On that note, Games Workshop staff in London denied any knowledge of up-coming Grey Knights in the near-future. Drat.


----------



## exsulis (Jul 17, 2008)

Yeah, we won't see any confirmation of April's stuff for another month


----------



## coke123 (Sep 4, 2010)

hungryugolino said:


> "Oops, misfired. Sorry!"
> 
> On that note, Games Workshop staff in London denied any knowledge of up-coming Grey Knights in the near-future. Drat.


Of course they didn't. They're not going to say a damn thing till we get the newsletter telling us about the release.


----------



## deathwatch27 (Dec 30, 2009)

A staff member in my local workshop said today that its a definite 2011 release just not sure when ?????


----------



## Sethis (Jun 4, 2009)

No Inv for the rest of the game? An auto-kill on Dark Eldar and Eldar HQs then, who only have an invulnerable to start with. I'd be looking at 120pts+


----------



## colonel gator (Feb 9, 2008)

Stephen_Newman said:


> I don't see invuns not working for the whole game. However cancelling invun save for a turn don't seem too bad. Provided it is not some ridiculous 75 points or something. Would be more epic if it snipers on a 3+ rather than 4+ because that is the biggest letdown.


the vindicare has a bs of 5. so it still hits on 2+ but theres gonna be some catch to this. cause seriously, a sniper model with that kind of kit, hitting on 2+ every turn with no inv save would be almost unstoppable.


----------



## Necrosis (Nov 1, 2008)

colonel gator said:


> the vindicare has a bs of 5. so it still hits on 2+ but theres gonna be some catch to this. cause seriously, a sniper model with that kind of kit, hitting on 2+ every turn with no inv save would be almost unstoppable.


He's one model. It's like the doom. Just shoot a bunch of strength 8 weapons at him. He probably won't be able to join squads.


----------



## coke123 (Sep 4, 2010)

colonel gator said:


> the vindicare has a bs of 5. so it still hits on 2+ but theres gonna be some catch to this. cause seriously, a sniper model with that kind of kit, hitting on 2+ every turn with no inv save would be almost unstoppable.

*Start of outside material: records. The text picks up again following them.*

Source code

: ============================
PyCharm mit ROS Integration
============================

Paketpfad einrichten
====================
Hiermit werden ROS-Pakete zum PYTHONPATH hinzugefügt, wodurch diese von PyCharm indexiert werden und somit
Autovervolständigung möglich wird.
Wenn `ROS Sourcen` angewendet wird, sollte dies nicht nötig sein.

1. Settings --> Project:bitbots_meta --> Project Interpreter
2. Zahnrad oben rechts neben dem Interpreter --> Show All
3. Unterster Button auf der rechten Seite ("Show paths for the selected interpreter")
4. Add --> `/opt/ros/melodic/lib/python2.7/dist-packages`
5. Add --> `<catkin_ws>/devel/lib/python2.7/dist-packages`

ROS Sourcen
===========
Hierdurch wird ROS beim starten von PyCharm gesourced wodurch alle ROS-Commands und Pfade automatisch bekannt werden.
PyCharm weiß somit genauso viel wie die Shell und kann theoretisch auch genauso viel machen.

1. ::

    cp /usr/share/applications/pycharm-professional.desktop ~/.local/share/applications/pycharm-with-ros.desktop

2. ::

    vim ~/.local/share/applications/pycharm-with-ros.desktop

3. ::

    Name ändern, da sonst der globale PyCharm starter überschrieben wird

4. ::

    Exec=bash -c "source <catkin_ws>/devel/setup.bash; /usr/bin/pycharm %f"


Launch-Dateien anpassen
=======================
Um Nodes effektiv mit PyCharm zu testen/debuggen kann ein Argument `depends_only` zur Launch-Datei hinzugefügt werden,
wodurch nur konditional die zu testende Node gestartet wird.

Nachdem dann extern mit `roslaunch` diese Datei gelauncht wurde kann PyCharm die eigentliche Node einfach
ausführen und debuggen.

There are two catches as always with the vindicare-

1) High points cost. He's a single model with a points cost to rival a Space Marine Captain
2) Fragility- He's T4 with 4+ armour. Even if he does get stealth, that only makes his cover save 3+, so a reasonable amount of S4 fire, for instance rapid fire bolters, should take him out. Not to mention that he's reasonably easy to insta-kill.

I'll probably take one, but I'll also have a purgation squad, PAGK squad, or even some ISTs to babysit him and hold up/kill potential threats. Once you factor in this 'babysitter squad' you're looking at a 300-400pt investment.


----------



## officer kerky (Jun 12, 2008)

yes there is always a downside to any model.
and with the vindicare its the fact he cannot join squads
he costs shit loads
and as always his bark is worse then his bite.

and the points investment coke123 was talking about is a must have if you want him to survive more than 2-3 turns


----------



## GrizBe (May 12, 2010)

Only surviving a couple of turns when he could pretty much take out a Landraider on his own if that 4d6pen rumor is true..... I'd say thats worth the investment.


----------